Your instructions:
Will you transcribe the entries that follow, exactly and in full?

[Items from a dataset]
--- --- ---

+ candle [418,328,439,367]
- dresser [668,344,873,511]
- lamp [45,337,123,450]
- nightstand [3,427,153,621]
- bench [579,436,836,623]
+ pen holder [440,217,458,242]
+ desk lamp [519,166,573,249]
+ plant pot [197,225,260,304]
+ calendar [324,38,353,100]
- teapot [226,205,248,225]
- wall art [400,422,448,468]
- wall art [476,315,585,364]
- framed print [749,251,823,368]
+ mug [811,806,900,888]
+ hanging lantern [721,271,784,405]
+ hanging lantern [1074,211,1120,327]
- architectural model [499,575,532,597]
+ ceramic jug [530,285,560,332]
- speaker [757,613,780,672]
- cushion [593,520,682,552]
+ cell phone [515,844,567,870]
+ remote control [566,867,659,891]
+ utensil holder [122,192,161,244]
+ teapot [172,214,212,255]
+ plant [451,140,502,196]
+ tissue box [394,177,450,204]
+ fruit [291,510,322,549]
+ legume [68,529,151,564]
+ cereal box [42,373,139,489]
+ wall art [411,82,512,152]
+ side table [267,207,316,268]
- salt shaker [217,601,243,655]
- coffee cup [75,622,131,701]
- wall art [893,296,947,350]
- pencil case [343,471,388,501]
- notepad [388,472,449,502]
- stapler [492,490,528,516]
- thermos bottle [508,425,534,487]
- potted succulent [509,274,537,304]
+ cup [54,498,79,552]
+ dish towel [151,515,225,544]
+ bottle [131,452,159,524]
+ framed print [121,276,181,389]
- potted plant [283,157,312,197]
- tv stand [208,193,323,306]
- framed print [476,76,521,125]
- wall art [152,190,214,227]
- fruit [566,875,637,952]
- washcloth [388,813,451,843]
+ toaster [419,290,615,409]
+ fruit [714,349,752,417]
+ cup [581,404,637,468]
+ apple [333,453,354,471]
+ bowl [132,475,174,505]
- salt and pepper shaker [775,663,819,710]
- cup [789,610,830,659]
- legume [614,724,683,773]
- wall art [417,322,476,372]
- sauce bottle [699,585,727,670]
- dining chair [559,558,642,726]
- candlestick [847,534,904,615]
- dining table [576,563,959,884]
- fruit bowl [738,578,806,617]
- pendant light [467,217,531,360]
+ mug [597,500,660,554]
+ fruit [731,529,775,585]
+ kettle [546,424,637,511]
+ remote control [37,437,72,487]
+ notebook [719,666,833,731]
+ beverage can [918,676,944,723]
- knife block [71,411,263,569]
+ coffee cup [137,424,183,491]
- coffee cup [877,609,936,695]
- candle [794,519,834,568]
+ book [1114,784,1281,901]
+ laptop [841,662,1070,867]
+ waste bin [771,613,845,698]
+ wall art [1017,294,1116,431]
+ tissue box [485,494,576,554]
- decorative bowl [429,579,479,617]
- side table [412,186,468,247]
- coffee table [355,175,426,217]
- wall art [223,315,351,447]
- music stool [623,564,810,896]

--- --- ---

Written response:
+ candle [418,328,439,367]
- dresser [668,344,873,511]
- lamp [45,337,123,450]
- nightstand [3,427,153,621]
- bench [579,436,836,623]
+ pen holder [440,217,458,242]
+ desk lamp [519,166,573,249]
+ plant pot [197,225,260,304]
+ calendar [324,38,353,100]
- teapot [226,205,248,225]
- wall art [400,422,448,468]
- wall art [476,315,585,364]
- framed print [749,251,823,368]
+ mug [811,806,900,888]
+ hanging lantern [721,271,784,405]
+ hanging lantern [1074,211,1120,327]
- architectural model [499,575,532,597]
+ ceramic jug [530,285,560,332]
- speaker [757,613,780,672]
- cushion [593,520,682,552]
+ cell phone [515,844,567,870]
+ remote control [566,867,659,891]
+ utensil holder [122,192,161,244]
+ teapot [172,214,212,255]
+ plant [451,140,502,196]
+ tissue box [394,177,450,204]
+ fruit [291,510,322,549]
+ legume [68,529,151,564]
+ cereal box [42,373,139,489]
+ wall art [411,82,512,152]
+ side table [267,207,316,268]
- salt shaker [217,601,243,655]
- coffee cup [75,622,131,701]
- wall art [893,296,947,350]
- pencil case [343,471,388,501]
- notepad [388,472,449,502]
- stapler [492,490,528,516]
- thermos bottle [508,425,534,487]
- potted succulent [509,274,537,304]
+ cup [54,498,79,552]
+ dish towel [151,515,225,544]
+ bottle [131,452,159,524]
+ framed print [121,276,181,389]
- potted plant [283,157,312,197]
- tv stand [208,193,323,306]
- framed print [476,76,521,125]
- wall art [152,190,214,227]
- fruit [566,875,637,952]
- washcloth [388,813,451,843]
+ toaster [419,290,615,409]
+ fruit [714,349,752,417]
+ cup [581,404,637,468]
+ apple [333,453,354,471]
+ bowl [132,475,174,505]
- salt and pepper shaker [775,663,819,710]
- cup [789,610,830,659]
- legume [614,724,683,773]
- wall art [417,322,476,372]
- sauce bottle [699,585,727,670]
- dining chair [559,558,642,726]
- candlestick [847,534,904,615]
- dining table [576,563,959,884]
- fruit bowl [738,578,806,617]
- pendant light [467,217,531,360]
+ mug [597,500,660,554]
+ fruit [731,529,775,585]
+ kettle [546,424,637,511]
+ remote control [37,437,72,487]
+ notebook [719,666,833,731]
+ beverage can [918,676,944,723]
- knife block [71,411,263,569]
+ coffee cup [137,424,183,491]
- coffee cup [877,609,936,695]
- candle [794,519,834,568]
+ book [1114,784,1281,901]
+ laptop [841,662,1070,867]
+ waste bin [771,613,845,698]
+ wall art [1017,294,1116,431]
+ tissue box [485,494,576,554]
- decorative bowl [429,579,479,617]
- side table [412,186,468,247]
- coffee table [355,175,426,217]
- wall art [223,315,351,447]
- music stool [623,564,810,896]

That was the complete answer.